Tiny Images

Tiny images are obtained literally by resizing each original image into 16x16 squares. The code is shown below:

	size = 16;
	image_feats = zeros([length(image_paths), size*size]);

	for i=1:length(image_paths)
	    img = imread(image_paths{i});
	    img = imresize(img, [size, size], 'bicubic');
	    image_feats(i, :) =  img(:);
	end
	

Bags of SIFT features

Bags of SIFT features are obtained from building a histogram of existing features(vocab). For each image, the sift features are obtained by using vl_dsift. The distance matrix of SIFT features and vocab is calculated and sorted that the lowest distance for any feature to a vocab is said to correspond to that particular vocab. A histogram counts how many vocab is represented. The code is shown below:

	load('vocab.mat')
	vocab_size = size(vocab, 2);
	N = length(image_paths);
	image_feats = zeros([N, vocab_size]);

	for i=1:N
	    image = imread(image_paths{i});
	    
	    [~, features] = vl_dsift(single(image), 'step', 5);
	    D = vl_alldist2(single(features), vocab);
	    [~, index] = sort(D, 2);
	    
	    hist = zeros([1, vocab_size]);
	    for j=1:size(index, 1)
	        hist(index(j, 1)) = hist(index(j, 1)) + 1;
	    end
	    hist = hist ./ norm(hist);
	    image_feats(i, :) = hist;
	end
	

A step size of 5 for vl_dsift is chosen for performance/speed trade off.

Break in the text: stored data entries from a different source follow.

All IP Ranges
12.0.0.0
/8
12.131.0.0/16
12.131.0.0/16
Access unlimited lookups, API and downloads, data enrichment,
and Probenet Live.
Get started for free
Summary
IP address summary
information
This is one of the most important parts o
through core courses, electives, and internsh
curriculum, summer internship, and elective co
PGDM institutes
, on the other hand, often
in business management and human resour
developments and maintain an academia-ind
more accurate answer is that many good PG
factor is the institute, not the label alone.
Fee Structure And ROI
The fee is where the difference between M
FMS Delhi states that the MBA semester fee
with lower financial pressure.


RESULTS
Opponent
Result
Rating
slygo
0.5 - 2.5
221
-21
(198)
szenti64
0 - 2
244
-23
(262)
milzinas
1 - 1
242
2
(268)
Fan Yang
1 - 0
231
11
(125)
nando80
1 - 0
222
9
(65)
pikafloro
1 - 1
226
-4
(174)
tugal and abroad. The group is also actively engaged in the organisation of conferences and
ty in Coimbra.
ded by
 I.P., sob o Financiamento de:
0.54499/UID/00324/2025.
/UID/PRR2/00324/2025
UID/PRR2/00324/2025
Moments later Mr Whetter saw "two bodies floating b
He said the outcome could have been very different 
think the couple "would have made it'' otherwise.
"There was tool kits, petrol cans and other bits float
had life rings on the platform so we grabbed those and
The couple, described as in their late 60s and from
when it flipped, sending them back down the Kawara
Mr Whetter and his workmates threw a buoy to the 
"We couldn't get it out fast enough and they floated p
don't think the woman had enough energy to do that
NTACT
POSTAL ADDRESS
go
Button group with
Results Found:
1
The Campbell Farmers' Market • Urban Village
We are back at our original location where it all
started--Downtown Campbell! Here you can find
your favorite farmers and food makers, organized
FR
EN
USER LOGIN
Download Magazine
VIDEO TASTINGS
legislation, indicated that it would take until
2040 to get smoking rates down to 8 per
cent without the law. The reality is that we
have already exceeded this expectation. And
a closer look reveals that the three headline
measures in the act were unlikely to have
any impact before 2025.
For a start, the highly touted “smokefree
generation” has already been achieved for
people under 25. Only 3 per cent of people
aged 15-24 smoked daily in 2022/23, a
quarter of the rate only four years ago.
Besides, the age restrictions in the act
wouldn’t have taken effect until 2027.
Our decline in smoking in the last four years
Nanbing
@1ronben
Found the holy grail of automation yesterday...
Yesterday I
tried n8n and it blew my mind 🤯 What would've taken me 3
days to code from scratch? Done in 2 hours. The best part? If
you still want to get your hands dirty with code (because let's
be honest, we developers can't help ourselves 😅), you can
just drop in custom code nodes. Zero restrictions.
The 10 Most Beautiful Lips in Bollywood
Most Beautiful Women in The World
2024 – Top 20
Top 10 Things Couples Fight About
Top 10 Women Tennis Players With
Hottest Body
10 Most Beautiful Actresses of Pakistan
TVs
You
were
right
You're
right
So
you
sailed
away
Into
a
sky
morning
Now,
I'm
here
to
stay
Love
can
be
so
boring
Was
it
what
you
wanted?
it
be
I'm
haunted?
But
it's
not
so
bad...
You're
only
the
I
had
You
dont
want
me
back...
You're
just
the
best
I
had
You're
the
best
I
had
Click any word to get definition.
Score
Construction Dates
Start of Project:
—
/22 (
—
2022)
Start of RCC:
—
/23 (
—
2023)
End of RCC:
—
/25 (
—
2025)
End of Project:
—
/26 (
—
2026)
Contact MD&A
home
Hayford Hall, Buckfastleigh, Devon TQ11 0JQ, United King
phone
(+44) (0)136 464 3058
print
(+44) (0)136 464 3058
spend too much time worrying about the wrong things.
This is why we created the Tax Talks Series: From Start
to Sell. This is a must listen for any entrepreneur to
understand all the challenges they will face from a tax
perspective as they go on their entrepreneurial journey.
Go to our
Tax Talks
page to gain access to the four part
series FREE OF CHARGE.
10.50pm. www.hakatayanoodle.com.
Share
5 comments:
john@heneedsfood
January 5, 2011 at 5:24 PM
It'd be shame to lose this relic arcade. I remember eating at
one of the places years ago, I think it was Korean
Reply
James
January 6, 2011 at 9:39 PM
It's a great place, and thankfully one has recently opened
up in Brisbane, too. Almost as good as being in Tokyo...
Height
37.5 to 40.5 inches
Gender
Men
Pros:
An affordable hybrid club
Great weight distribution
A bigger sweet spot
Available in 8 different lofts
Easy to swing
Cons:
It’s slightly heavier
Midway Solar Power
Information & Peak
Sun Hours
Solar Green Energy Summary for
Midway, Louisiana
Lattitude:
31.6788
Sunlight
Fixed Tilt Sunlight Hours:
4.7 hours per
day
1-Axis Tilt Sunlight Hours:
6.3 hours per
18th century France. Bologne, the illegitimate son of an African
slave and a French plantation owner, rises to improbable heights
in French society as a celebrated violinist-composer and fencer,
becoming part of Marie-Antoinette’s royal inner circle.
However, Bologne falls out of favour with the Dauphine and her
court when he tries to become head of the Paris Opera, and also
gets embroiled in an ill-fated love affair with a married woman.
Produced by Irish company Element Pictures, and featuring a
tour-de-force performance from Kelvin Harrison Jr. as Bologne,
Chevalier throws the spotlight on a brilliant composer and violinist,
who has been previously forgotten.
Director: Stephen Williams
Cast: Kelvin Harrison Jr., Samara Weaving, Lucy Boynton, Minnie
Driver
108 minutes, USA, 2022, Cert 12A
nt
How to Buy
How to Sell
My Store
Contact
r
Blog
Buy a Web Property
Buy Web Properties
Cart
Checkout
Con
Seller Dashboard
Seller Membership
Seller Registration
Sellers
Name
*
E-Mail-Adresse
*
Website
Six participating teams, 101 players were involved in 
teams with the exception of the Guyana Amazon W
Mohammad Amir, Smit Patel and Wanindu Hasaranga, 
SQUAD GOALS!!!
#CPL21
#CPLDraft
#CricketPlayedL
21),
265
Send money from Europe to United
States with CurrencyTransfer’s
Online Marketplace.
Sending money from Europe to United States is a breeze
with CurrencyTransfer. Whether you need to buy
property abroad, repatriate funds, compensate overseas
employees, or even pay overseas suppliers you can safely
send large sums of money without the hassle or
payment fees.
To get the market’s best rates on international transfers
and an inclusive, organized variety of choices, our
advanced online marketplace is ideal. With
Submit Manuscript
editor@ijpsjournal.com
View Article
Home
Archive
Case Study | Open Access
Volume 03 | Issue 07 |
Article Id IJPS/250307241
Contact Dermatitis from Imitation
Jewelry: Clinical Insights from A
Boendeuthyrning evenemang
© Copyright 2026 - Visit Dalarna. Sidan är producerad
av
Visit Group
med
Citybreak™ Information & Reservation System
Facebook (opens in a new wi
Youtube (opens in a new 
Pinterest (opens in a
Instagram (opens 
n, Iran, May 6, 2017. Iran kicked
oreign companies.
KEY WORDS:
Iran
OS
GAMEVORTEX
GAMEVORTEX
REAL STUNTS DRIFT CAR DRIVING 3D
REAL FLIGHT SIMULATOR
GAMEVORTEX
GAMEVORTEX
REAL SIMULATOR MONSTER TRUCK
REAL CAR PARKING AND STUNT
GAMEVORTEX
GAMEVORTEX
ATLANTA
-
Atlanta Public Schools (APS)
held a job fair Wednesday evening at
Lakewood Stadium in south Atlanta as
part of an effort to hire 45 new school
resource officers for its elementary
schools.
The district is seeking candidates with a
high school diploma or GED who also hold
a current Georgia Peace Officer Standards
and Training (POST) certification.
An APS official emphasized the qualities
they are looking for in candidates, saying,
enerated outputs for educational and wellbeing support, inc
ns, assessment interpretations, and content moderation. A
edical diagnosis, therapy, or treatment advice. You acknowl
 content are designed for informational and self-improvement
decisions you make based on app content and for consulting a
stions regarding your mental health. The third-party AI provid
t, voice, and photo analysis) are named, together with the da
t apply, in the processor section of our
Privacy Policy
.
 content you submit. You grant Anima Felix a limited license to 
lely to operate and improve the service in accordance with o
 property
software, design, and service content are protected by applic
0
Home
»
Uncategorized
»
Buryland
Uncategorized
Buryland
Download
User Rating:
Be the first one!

Nearest Neighbor Classifier

Nearest neighbor classifier works by calculating distances between test image features and train image features. The distance matrix is sorted so that the lowest distance index is on the first column. The index is then turned into labels for each image. The code is shown below:

		
	D = vl_alldist2(test_image_feats', train_image_feats');
	[~, index] = sort(D, 2);

	predicted_categories = train_labels(index(:,1), :);
		
	

SVM Classifier

15 classifiers for built. One for each unique category in the labels. For each category, the labels for all training images are turned into -1 and 1 for positive and negative. A SVM classifier is trained using the new labels. Using the classifier, test images obtain either positive or negative values where positive value indicates a potential true and negative value indicates a potential false. The magnitude of the values indicate the confidence of the classifier. The results for all images are stored and sorted so that the highest value index is converted into a text label that represents the category for images. The code is shown below:

		
	categories = unique(train_labels); 
	num_categories = length(categories);
	M = size(test_image_feats, 1);
	LAMBDA = 0.000049;
	results = zeros([num_categories, M]); 
	for i=1:num_categories
	     matching_indices = strcmp(categories{i}, train_labels);
	     labels = zeros(length(train_labels), 1);
	     for j=1:length(matching_indices)
	        if(matching_indices(j) == 1)
	            labels(j) = 1;
	        else
	            labels(j) = -1;
	        end
	     end
	    [W, B] = vl_svmtrain(train_image_feats', labels, LAMBDA);
	    results(i, :) = W' * test_image_feats' + B;
	end

	[~, index] = sort(results, 1, 'descend');
	predicted_categories = categories(index(1, :));
		
	

Different lambda between 0.01 and 0.00001 are tried. It is obvious that some value in between the two will produce a best performing lambda, thus a binary search is used with everything else constant.

Results without time constraints

• Tiny images and nearest neighbor classifier: 19.1%
• Bag of SIFT features and nearest neighbor classifier: 54.1%
• Bag of SIFT features and linear SVM classifier: 69.3%

Results with time constraints

• Tiny images and nearest neighbor classifier: 19.1% Run time: 00:08
• Bag of SIFT features and nearest neighbor classifier: 51.2% Run time: 02:39
• Bag of SIFT features and linear SVM classifier: 63.4% Run time: 02:44

It can be seen that this SVM and bags of SIFT features combinations works the best with forest and mountain categories. It is undestood since those landscapes usually possess lots of unqiue identifing combinations of features.